Scan the entries below. Report each line where the string "lines" occurs.

***** Provided information *****

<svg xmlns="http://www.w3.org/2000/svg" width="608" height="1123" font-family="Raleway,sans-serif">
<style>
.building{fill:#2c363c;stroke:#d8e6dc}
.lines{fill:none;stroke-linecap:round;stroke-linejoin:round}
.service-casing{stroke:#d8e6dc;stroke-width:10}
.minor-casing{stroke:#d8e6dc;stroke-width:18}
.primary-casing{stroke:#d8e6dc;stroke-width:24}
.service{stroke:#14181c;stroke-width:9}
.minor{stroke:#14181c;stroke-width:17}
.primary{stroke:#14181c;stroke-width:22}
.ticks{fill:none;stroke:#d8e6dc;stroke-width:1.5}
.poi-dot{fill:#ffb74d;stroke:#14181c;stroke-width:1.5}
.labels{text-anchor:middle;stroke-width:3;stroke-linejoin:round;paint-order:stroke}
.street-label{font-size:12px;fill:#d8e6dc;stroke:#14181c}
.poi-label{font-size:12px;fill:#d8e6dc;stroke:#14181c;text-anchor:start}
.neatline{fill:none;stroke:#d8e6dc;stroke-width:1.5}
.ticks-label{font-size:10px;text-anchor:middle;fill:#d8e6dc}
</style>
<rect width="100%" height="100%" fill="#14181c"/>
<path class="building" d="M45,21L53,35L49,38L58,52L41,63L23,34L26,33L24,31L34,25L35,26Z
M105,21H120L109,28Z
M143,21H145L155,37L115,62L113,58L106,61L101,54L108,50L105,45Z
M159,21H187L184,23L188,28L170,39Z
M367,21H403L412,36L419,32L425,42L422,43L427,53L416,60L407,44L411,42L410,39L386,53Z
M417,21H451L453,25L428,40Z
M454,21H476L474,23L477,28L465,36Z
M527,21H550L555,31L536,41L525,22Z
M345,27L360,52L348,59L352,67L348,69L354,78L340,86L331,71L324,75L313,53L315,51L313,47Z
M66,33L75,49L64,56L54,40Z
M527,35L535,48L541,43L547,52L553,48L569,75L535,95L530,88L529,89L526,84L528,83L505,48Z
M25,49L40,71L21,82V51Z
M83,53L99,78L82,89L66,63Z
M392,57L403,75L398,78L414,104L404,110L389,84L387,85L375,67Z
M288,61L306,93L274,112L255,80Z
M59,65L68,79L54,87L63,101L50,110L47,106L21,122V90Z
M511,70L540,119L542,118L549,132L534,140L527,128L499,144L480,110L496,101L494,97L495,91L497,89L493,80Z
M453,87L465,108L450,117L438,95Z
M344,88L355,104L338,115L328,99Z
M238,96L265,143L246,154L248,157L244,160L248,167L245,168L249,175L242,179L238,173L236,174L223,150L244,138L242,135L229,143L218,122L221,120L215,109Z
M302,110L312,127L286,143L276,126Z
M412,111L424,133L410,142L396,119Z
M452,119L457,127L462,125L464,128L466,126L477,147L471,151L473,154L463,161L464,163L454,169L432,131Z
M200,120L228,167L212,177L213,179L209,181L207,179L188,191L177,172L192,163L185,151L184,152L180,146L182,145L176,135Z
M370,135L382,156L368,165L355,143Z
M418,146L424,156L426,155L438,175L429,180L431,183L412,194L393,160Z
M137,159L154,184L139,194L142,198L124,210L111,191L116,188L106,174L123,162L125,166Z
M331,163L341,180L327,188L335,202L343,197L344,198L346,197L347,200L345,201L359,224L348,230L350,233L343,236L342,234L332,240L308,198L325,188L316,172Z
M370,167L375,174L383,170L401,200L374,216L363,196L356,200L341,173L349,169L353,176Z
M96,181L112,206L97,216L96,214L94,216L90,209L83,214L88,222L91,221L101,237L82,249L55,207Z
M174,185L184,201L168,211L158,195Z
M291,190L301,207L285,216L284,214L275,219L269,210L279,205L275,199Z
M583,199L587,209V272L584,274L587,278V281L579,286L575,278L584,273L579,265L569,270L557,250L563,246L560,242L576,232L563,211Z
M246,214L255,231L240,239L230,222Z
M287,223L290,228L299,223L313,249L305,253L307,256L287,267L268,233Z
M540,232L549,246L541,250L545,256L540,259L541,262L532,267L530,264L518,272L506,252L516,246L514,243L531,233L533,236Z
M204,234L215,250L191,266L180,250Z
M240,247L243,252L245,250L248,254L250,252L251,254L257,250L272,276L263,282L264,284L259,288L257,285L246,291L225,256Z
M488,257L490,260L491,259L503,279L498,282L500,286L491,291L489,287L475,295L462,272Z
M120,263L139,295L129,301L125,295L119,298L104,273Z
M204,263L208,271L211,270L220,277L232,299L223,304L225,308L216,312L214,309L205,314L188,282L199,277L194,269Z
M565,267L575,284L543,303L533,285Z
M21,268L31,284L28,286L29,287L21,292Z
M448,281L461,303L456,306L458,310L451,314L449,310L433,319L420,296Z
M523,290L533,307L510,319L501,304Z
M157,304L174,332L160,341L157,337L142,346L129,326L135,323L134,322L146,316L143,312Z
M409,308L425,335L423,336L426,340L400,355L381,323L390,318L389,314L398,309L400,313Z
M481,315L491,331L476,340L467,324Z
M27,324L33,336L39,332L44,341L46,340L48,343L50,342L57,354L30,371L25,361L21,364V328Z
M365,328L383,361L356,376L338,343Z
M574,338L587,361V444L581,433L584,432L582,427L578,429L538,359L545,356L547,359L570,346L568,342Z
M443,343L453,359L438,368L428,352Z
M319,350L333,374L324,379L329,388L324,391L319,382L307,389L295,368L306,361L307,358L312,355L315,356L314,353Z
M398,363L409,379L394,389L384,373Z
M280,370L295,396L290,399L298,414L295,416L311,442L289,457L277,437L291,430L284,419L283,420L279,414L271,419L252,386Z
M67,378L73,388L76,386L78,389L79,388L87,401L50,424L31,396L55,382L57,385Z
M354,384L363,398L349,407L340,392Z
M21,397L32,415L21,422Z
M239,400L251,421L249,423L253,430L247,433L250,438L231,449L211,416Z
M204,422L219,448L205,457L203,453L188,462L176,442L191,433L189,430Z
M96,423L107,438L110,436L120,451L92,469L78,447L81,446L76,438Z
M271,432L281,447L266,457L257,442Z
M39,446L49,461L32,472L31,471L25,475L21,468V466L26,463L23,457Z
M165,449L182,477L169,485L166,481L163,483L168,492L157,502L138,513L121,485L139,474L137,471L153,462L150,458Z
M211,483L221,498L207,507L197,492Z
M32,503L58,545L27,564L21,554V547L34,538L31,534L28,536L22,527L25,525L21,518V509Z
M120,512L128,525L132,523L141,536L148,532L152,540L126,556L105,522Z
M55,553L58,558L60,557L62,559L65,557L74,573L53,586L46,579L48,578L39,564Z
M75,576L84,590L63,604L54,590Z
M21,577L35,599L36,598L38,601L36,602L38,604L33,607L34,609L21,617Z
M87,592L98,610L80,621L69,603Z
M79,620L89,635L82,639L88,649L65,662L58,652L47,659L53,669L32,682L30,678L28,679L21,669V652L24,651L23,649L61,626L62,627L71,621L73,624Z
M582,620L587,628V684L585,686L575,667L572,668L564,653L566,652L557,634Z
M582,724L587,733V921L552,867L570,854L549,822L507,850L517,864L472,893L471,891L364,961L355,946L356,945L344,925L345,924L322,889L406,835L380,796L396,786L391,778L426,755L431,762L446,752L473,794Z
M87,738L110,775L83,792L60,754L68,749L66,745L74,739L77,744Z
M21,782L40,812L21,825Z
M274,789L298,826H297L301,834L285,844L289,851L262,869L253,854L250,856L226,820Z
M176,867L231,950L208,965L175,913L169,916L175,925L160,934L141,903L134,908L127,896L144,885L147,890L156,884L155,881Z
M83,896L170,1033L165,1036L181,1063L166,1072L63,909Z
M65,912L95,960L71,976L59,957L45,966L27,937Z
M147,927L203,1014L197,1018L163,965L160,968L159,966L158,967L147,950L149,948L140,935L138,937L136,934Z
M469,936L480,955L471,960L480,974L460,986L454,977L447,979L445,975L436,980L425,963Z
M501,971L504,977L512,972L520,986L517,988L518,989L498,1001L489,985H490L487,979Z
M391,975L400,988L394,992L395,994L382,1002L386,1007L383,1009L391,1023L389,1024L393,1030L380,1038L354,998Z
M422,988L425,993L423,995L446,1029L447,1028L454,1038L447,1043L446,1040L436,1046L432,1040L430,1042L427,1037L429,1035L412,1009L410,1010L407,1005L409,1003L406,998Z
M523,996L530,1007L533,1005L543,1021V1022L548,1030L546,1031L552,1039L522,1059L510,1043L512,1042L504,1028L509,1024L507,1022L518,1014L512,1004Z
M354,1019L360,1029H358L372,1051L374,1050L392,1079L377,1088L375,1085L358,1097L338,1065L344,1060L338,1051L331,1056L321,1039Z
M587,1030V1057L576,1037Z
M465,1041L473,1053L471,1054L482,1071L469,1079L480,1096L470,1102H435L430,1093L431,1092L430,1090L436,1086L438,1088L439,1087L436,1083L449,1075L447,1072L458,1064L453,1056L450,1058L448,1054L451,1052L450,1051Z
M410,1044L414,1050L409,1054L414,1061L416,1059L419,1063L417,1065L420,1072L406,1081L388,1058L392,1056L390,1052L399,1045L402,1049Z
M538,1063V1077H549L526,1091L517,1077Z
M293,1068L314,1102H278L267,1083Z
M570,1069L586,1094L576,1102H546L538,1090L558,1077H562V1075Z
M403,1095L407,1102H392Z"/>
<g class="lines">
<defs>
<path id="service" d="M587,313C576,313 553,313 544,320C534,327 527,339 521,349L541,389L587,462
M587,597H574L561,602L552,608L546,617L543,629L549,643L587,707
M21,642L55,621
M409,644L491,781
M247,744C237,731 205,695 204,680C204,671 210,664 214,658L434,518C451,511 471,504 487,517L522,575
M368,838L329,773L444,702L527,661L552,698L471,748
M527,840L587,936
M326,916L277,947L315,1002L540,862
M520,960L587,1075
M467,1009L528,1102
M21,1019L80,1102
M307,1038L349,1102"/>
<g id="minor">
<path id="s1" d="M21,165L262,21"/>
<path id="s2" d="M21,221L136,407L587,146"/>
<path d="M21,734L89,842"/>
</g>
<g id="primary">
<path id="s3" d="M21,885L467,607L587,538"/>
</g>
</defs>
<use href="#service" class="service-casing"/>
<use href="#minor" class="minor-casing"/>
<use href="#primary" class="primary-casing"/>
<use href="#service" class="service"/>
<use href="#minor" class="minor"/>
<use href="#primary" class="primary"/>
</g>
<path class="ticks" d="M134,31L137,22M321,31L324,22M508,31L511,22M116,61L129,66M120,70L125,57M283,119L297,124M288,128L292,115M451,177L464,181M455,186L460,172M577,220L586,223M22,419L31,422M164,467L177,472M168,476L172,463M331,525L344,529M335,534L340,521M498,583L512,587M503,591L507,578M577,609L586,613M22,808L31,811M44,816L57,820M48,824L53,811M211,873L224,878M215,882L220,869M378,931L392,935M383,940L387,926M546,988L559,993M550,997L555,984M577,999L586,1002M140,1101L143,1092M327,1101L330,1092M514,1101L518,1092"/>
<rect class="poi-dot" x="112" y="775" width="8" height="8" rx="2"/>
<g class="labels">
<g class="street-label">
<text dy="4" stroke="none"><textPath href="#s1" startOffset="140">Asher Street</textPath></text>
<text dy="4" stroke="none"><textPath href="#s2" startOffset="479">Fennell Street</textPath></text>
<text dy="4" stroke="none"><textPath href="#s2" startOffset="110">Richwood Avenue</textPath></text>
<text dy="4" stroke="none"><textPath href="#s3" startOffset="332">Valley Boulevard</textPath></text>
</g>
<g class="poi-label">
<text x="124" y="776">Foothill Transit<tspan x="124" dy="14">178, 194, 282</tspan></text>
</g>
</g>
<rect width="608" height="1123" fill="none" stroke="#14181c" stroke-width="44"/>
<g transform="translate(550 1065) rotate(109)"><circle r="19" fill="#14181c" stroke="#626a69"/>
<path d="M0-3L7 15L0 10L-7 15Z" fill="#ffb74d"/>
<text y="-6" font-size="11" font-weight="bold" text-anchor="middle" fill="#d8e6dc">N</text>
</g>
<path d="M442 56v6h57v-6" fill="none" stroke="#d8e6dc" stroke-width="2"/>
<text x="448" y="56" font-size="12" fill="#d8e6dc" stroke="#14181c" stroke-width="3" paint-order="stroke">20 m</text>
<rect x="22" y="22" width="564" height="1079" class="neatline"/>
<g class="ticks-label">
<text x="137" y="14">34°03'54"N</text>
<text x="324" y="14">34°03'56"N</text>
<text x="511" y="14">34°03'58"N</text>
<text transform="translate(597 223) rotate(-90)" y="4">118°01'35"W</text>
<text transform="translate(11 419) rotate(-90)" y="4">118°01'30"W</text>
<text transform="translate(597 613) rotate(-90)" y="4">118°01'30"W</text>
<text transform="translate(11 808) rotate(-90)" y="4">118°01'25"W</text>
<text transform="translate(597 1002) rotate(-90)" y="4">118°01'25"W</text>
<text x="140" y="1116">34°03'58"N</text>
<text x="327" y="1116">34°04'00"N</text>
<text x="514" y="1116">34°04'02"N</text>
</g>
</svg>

*****

Result for this exercise:
.lines{fill:none;stroke-linecap:round;stroke-linejoin:round}
<g class="lines">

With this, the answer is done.